*WHAT IS EXPECTED*: The answer is all of the data repeated exactly, with each picture omitted.

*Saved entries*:
BEGIN
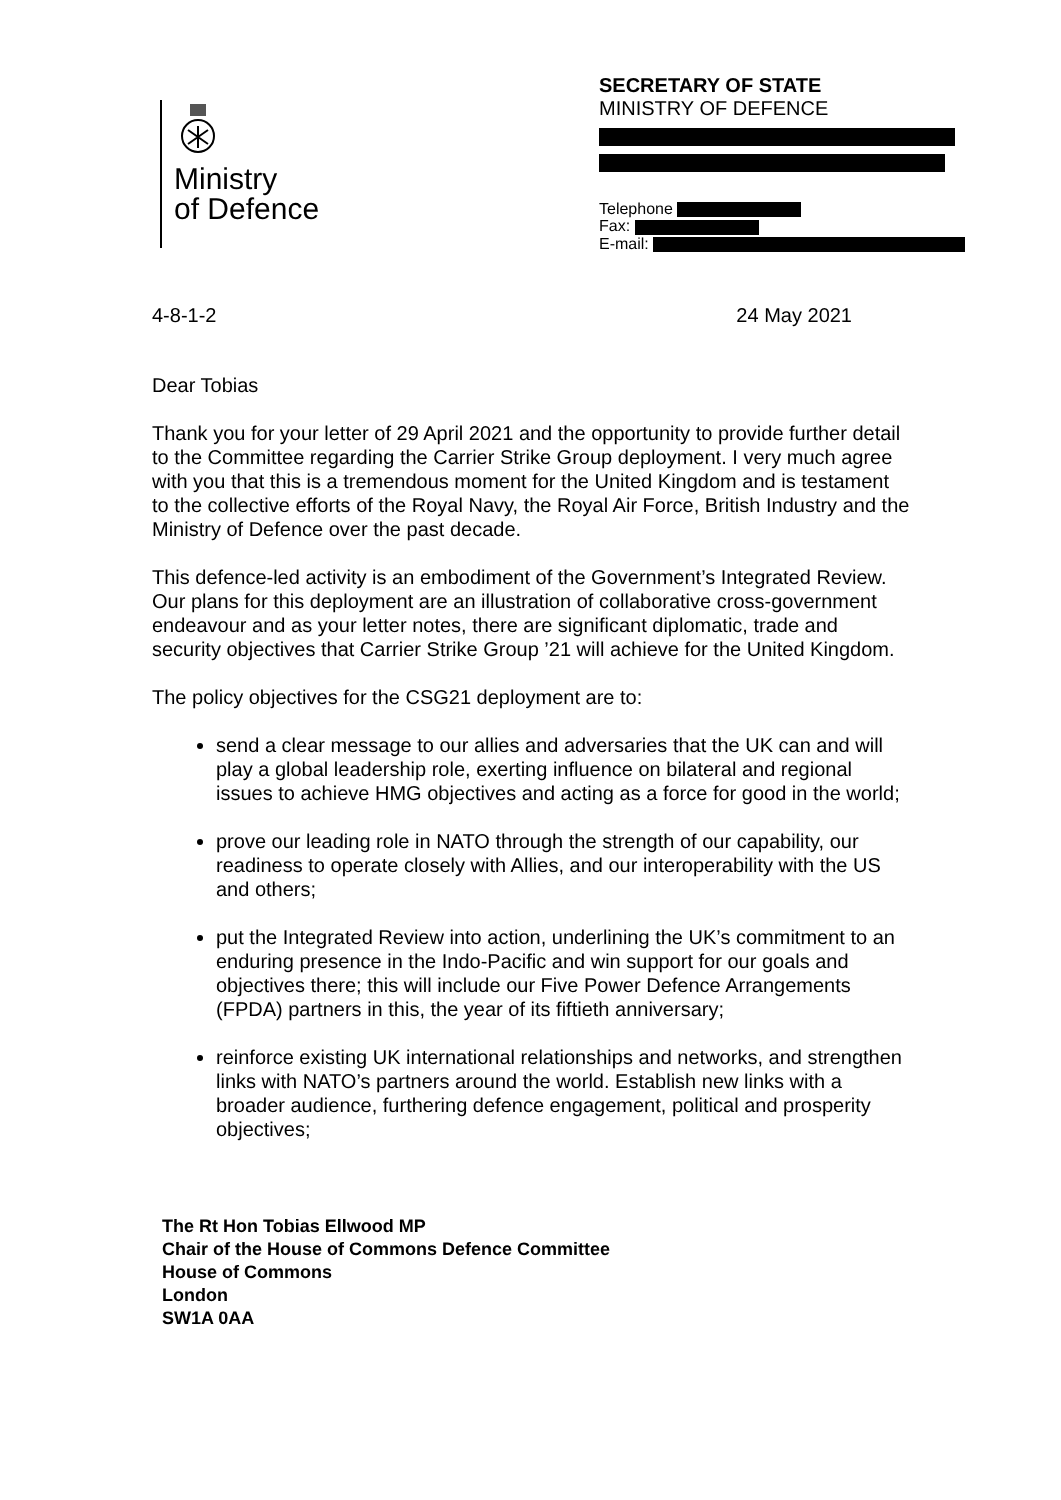Ministry
of Defence
SECRETARY OF STATE
MINISTRY OF DEFENCE
Telephone
Fax:
E-mail:
4-8-1-2 24 May 2021
Dear Tobias
Thank you for your letter of 29 April 2021 and the opportunity to provide further detail to the Committee regarding the Carrier Strike Group deployment. I very much agree with you that this is a tremendous moment for the United Kingdom and is testament to the collective efforts of the Royal Navy, the Royal Air Force, British Industry and the Ministry of Defence over the past decade.
This defence-led activity is an embodiment of the Government’s Integrated Review. Our plans for this deployment are an illustration of collaborative cross-government endeavour and as your letter notes, there are significant diplomatic, trade and security objectives that Carrier Strike Group ’21 will achieve for the United Kingdom.
The policy objectives for the CSG21 deployment are to:
send a clear message to our allies and adversaries that the UK can and will play a global leadership role, exerting influence on bilateral and regional issues to achieve HMG objectives and acting as a force for good in the world;
prove our leading role in NATO through the strength of our capability, our readiness to operate closely with Allies, and our interoperability with the US and others;
put the Integrated Review into action, underlining the UK’s commitment to an enduring presence in the Indo-Pacific and win support for our goals and objectives there; this will include our Five Power Defence Arrangements (FPDA) partners in this, the year of its fiftieth anniversary;
reinforce existing UK international relationships and networks, and strengthen links with NATO’s partners around the world. Establish new links with a broader audience, furthering defence engagement, political and prosperity objectives;
The Rt Hon Tobias Ellwood MP
Chair of the House of Commons Defence Committee
House of Commons
London
SW1A 0AA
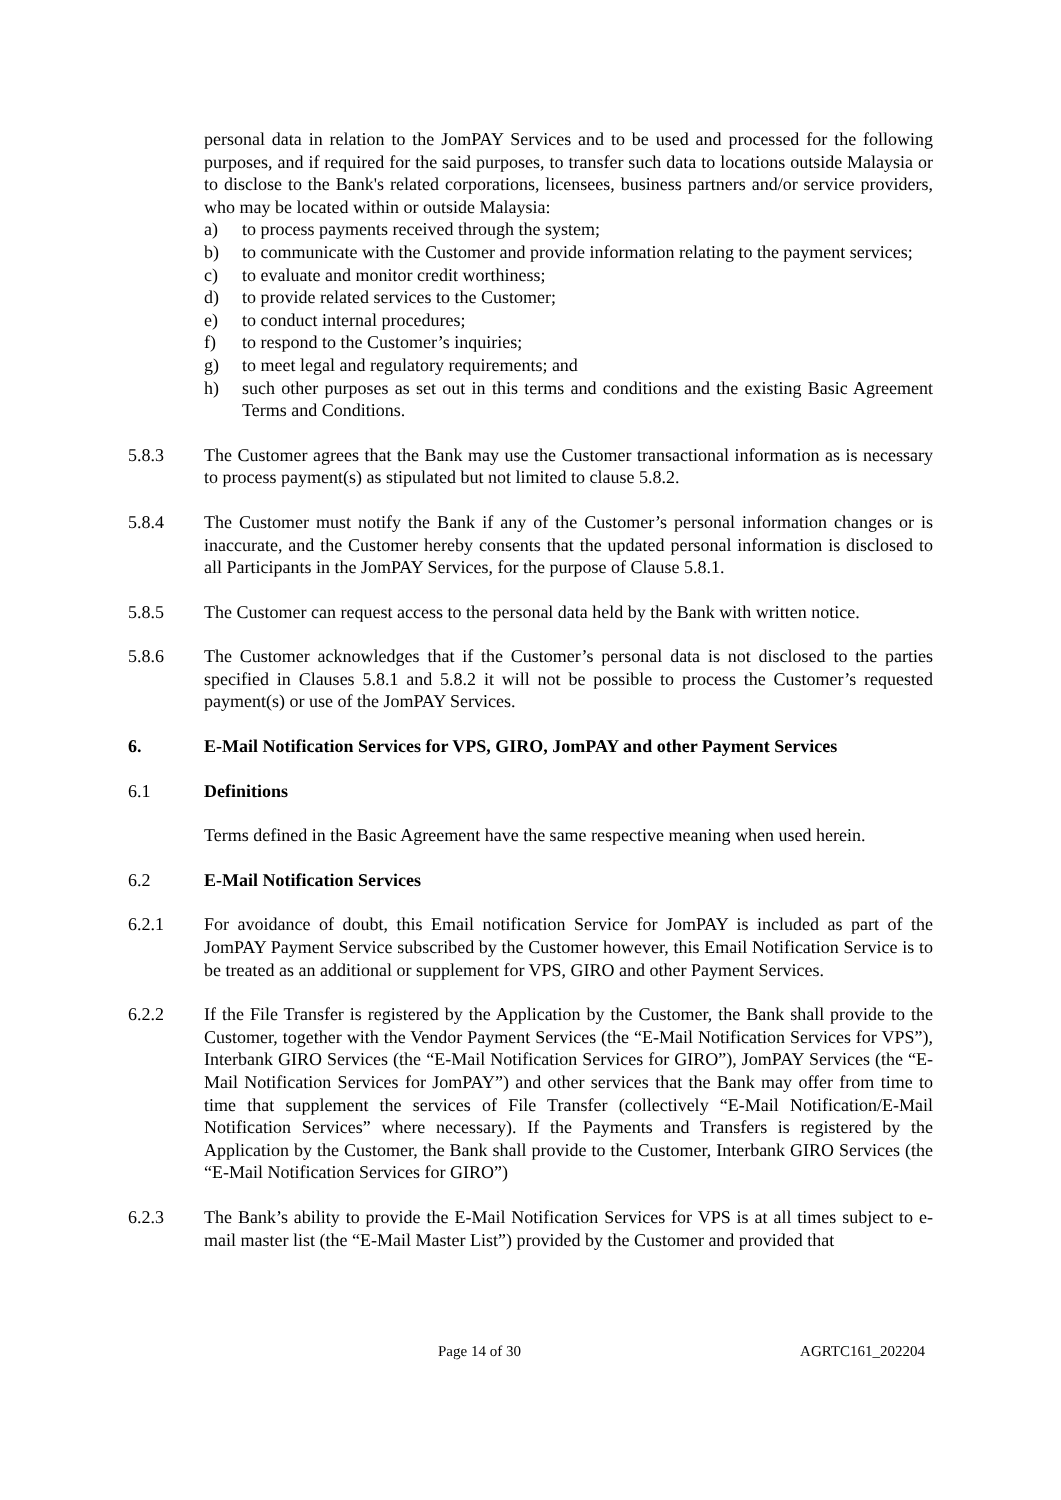personal data in relation to the JomPAY Services and to be used and processed for the following purposes, and if required for the said purposes, to transfer such data to locations outside Malaysia or to disclose to the Bank's related corporations, licensees, business partners and/or service providers, who may be located within or outside Malaysia:
a) to process payments received through the system;
b) to communicate with the Customer and provide information relating to the payment services;
c) to evaluate and monitor credit worthiness;
d) to provide related services to the Customer;
e) to conduct internal procedures;
f) to respond to the Customer’s inquiries;
g) to meet legal and regulatory requirements; and
h) such other purposes as set out in this terms and conditions and the existing Basic Agreement Terms and Conditions.
5.8.3 The Customer agrees that the Bank may use the Customer transactional information as is necessary to process payment(s) as stipulated but not limited to clause 5.8.2.
5.8.4 The Customer must notify the Bank if any of the Customer’s personal information changes or is inaccurate, and the Customer hereby consents that the updated personal information is disclosed to all Participants in the JomPAY Services, for the purpose of Clause 5.8.1.
5.8.5 The Customer can request access to the personal data held by the Bank with written notice.
5.8.6 The Customer acknowledges that if the Customer’s personal data is not disclosed to the parties specified in Clauses 5.8.1 and 5.8.2 it will not be possible to process the Customer’s requested payment(s) or use of the JomPAY Services.
6. E-Mail Notification Services for VPS, GIRO, JomPAY and other Payment Services
6.1 Definitions
Terms defined in the Basic Agreement have the same respective meaning when used herein.
6.2 E-Mail Notification Services
6.2.1 For avoidance of doubt, this Email notification Service for JomPAY is included as part of the JomPAY Payment Service subscribed by the Customer however, this Email Notification Service is to be treated as an additional or supplement for VPS, GIRO and other Payment Services.
6.2.2 If the File Transfer is registered by the Application by the Customer, the Bank shall provide to the Customer, together with the Vendor Payment Services (the “E-Mail Notification Services for VPS”), Interbank GIRO Services (the “E-Mail Notification Services for GIRO”), JomPAY Services (the “E-Mail Notification Services for JomPAY”) and other services that the Bank may offer from time to time that supplement the services of File Transfer (collectively “E-Mail Notification/E-Mail Notification Services” where necessary). If the Payments and Transfers is registered by the Application by the Customer, the Bank shall provide to the Customer, Interbank GIRO Services (the “E-Mail Notification Services for GIRO”)
6.2.3 The Bank’s ability to provide the E-Mail Notification Services for VPS is at all times subject to e-mail master list (the “E-Mail Master List”) provided by the Customer and provided that
Page 14 of 30 AGRTC161_202204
END
*RESULT*:
Ministry
of Defence
SECRETARY OF STATE
MINISTRY OF DEFENCE
Telephone
Fax:
E-mail:
4-8-1-2 24 May 2021
Dear Tobias
Thank you for your letter of 29 April 2021 and the opportunity to provide further detail to the Committee regarding the Carrier Strike Group deployment. I very much agree with you that this is a tremendous moment for the United Kingdom and is testament to the collective efforts of the Royal Navy, the Royal Air Force, British Industry and the Ministry of Defence over the past decade.
This defence-led activity is an embodiment of the Government’s Integrated Review. Our plans for this deployment are an illustration of collaborative cross-government endeavour and as your letter notes, there are significant diplomatic, trade and security objectives that Carrier Strike Group ’21 will achieve for the United Kingdom.
The policy objectives for the CSG21 deployment are to:
send a clear message to our allies and adversaries that the UK can and will play a global leadership role, exerting influence on bilateral and regional issues to achieve HMG objectives and acting as a force for good in the world;
prove our leading role in NATO through the strength of our capability, our readiness to operate closely with Allies, and our interoperability with the US and others;
put the Integrated Review into action, underlining the UK’s commitment to an enduring presence in the Indo-Pacific and win support for our goals and objectives there; this will include our Five Power Defence Arrangements (FPDA) partners in this, the year of its fiftieth anniversary;
reinforce existing UK international relationships and networks, and strengthen links with NATO’s partners around the world. Establish new links with a broader audience, furthering defence engagement, political and prosperity objectives;
The Rt Hon Tobias Ellwood MP
Chair of the House of Commons Defence Committee
House of Commons
London
SW1A 0AA
personal data in relation to the JomPAY Services and to be used and processed for the following purposes, and if required for the said purposes, to transfer such data to locations outside Malaysia or to disclose to the Bank's related corporations, licensees, business partners and/or service providers, who may be located within or outside Malaysia:
a) to process payments received through the system;
b) to communicate with the Customer and provide information relating to the payment services;
c) to evaluate and monitor credit worthiness;
d) to provide related services to the Customer;
e) to conduct internal procedures;
f) to respond to the Customer’s inquiries;
g) to meet legal and regulatory requirements; and
h) such other purposes as set out in this terms and conditions and the existing Basic Agreement Terms and Conditions.
5.8.3 The Customer agrees that the Bank may use the Customer transactional information as is necessary to process payment(s) as stipulated but not limited to clause 5.8.2.
5.8.4 The Customer must notify the Bank if any of the Customer’s personal information changes or is inaccurate, and the Customer hereby consents that the updated personal information is disclosed to all Participants in the JomPAY Services, for the purpose of Clause 5.8.1.
5.8.5 The Customer can request access to the personal data held by the Bank with written notice.
5.8.6 The Customer acknowledges that if the Customer’s personal data is not disclosed to the parties specified in Clauses 5.8.1 and 5.8.2 it will not be possible to process the Customer’s requested payment(s) or use of the JomPAY Services.
6. E-Mail Notification Services for VPS, GIRO, JomPAY and other Payment Services
6.1 Definitions
Terms defined in the Basic Agreement have the same respective meaning when used herein.
6.2 E-Mail Notification Services
6.2.1 For avoidance of doubt, this Email notification Service for JomPAY is included as part of the JomPAY Payment Service subscribed by the Customer however, this Email Notification Service is to be treated as an additional or supplement for VPS, GIRO and other Payment Services.
6.2.2 If the File Transfer is registered by the Application by the Customer, the Bank shall provide to the Customer, together with the Vendor Payment Services (the “E-Mail Notification Services for VPS”), Interbank GIRO Services (the “E-Mail Notification Services for GIRO”), JomPAY Services (the “E-Mail Notification Services for JomPAY”) and other services that the Bank may offer from time to time that supplement the services of File Transfer (collectively “E-Mail Notification/E-Mail Notification Services” where necessary). If the Payments and Transfers is registered by the Application by the Customer, the Bank shall provide to the Customer, Interbank GIRO Services (the “E-Mail Notification Services for GIRO”)
6.2.3 The Bank’s ability to provide the E-Mail Notification Services for VPS is at all times subject to e-mail master list (the “E-Mail Master List”) provided by the Customer and provided that
Page 14 of 30 AGRTC161_202204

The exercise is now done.